(Transcribed page contents)
• • •

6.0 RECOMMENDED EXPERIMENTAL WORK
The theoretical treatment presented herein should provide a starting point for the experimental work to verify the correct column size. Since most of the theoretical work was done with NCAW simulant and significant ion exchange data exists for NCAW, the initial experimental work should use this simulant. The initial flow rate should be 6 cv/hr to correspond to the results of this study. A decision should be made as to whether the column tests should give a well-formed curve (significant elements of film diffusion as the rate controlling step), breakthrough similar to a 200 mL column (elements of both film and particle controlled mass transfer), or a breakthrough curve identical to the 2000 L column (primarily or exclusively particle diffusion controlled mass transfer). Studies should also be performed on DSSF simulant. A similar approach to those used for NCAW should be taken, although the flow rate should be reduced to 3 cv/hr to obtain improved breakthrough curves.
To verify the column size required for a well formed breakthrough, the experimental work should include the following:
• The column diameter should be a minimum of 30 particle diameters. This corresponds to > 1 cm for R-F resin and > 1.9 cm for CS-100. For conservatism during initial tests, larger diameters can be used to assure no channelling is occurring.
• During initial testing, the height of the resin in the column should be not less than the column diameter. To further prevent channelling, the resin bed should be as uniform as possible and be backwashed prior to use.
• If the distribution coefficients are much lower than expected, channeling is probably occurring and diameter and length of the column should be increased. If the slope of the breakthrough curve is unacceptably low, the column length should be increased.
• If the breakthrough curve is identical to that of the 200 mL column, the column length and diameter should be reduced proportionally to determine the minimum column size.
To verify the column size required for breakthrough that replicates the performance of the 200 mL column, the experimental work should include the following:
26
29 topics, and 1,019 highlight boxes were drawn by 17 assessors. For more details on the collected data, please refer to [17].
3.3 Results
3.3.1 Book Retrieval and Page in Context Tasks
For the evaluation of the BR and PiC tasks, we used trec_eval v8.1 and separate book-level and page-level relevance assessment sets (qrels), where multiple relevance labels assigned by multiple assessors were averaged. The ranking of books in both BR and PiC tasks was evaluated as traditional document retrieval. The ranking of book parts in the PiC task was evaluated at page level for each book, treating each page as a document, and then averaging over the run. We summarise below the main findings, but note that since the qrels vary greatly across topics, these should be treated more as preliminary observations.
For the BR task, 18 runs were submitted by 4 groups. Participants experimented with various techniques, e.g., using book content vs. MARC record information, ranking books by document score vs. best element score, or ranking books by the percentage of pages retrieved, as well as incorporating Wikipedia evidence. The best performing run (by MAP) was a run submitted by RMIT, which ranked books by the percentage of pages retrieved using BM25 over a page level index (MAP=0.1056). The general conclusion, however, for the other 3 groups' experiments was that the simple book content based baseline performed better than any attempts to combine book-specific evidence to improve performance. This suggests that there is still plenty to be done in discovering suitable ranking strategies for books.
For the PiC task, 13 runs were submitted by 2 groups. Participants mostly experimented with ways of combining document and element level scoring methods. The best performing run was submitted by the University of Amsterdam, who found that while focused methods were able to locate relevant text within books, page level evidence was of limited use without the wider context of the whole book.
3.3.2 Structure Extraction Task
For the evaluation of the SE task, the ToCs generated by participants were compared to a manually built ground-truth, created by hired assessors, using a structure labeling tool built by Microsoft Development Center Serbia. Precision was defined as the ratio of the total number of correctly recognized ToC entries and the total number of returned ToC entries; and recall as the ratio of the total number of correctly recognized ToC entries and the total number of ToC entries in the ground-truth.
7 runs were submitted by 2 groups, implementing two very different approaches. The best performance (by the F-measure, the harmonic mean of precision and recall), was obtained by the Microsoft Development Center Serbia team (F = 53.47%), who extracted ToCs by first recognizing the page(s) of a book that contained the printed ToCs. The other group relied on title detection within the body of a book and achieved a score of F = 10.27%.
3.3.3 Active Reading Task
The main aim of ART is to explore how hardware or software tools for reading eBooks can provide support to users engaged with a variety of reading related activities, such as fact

• • •

## EXERCISE GOAL
Write the data out again. Match it word for word.

## OUTPUT OF THE TASK
6.0 RECOMMENDED EXPERIMENTAL WORK
The theoretical treatment presented herein should provide a starting point for the experimental work to verify the correct column size. Since most of the theoretical work was done with NCAW simulant and significant ion exchange data exists for NCAW, the initial experimental work should use this simulant. The initial flow rate should be 6 cv/hr to correspond to the results of this study. A decision should be made as to whether the column tests should give a well-formed curve (significant elements of film diffusion as the rate controlling step), breakthrough similar to a 200 mL column (elements of both film and particle controlled mass transfer), or a breakthrough curve identical to the 2000 L column (primarily or exclusively particle diffusion controlled mass transfer). Studies should also be performed on DSSF simulant. A similar approach to those used for NCAW should be taken, although the flow rate should be reduced to 3 cv/hr to obtain improved breakthrough curves.
To verify the column size required for a well formed breakthrough, the experimental work should include the following:
• The column diameter should be a minimum of 30 particle diameters. This corresponds to > 1 cm for R-F resin and > 1.9 cm for CS-100. For conservatism during initial tests, larger diameters can be used to assure no channelling is occurring.
• During initial testing, the height of the resin in the column should be not less than the column diameter. To further prevent channelling, the resin bed should be as uniform as possible and be backwashed prior to use.
• If the distribution coefficients are much lower than expected, channeling is probably occurring and diameter and length of the column should be increased. If the slope of the breakthrough curve is unacceptably low, the column length should be increased.
• If the breakthrough curve is identical to that of the 200 mL column, the column length and diameter should be reduced proportionally to determine the minimum column size.
To verify the column size required for breakthrough that replicates the performance of the 200 mL column, the experimental work should include the following:
26
29 topics, and 1,019 highlight boxes were drawn by 17 assessors. For more details on the collected data, please refer to [17].
3.3 Results
3.3.1 Book Retrieval and Page in Context Tasks
For the evaluation of the BR and PiC tasks, we used trec_eval v8.1 and separate book-level and page-level relevance assessment sets (qrels), where multiple relevance labels assigned by multiple assessors were averaged. The ranking of books in both BR and PiC tasks was evaluated as traditional document retrieval. The ranking of book parts in the PiC task was evaluated at page level for each book, treating each page as a document, and then averaging over the run. We summarise below the main findings, but note that since the qrels vary greatly across topics, these should be treated more as preliminary observations.
For the BR task, 18 runs were submitted by 4 groups. Participants experimented with various techniques, e.g., using book content vs. MARC record information, ranking books by document score vs. best element score, or ranking books by the percentage of pages retrieved, as well as incorporating Wikipedia evidence. The best performing run (by MAP) was a run submitted by RMIT, which ranked books by the percentage of pages retrieved using BM25 over a page level index (MAP=0.1056). The general conclusion, however, for the other 3 groups' experiments was that the simple book content based baseline performed better than any attempts to combine book-specific evidence to improve performance. This suggests that there is still plenty to be done in discovering suitable ranking strategies for books.
For the PiC task, 13 runs were submitted by 2 groups. Participants mostly experimented with ways of combining document and element level scoring methods. The best performing run was submitted by the University of Amsterdam, who found that while focused methods were able to locate relevant text within books, page level evidence was of limited use without the wider context of the whole book.
3.3.2 Structure Extraction Task
For the evaluation of the SE task, the ToCs generated by participants were compared to a manually built ground-truth, created by hired assessors, using a structure labeling tool built by Microsoft Development Center Serbia. Precision was defined as the ratio of the total number of correctly recognized ToC entries and the total number of returned ToC entries; and recall as the ratio of the total number of correctly recognized ToC entries and the total number of ToC entries in the ground-truth.
7 runs were submitted by 2 groups, implementing two very different approaches. The best performance (by the F-measure, the harmonic mean of precision and recall), was obtained by the Microsoft Development Center Serbia team (F = 53.47%), who extracted ToCs by first recognizing the page(s) of a book that contained the printed ToCs. The other group relied on title detection within the body of a book and achieved a score of F = 10.27%.
3.3.3 Active Reading Task
The main aim of ART is to explore how hardware or software tools for reading eBooks can provide support to users engaged with a variety of reading related activities, such as fact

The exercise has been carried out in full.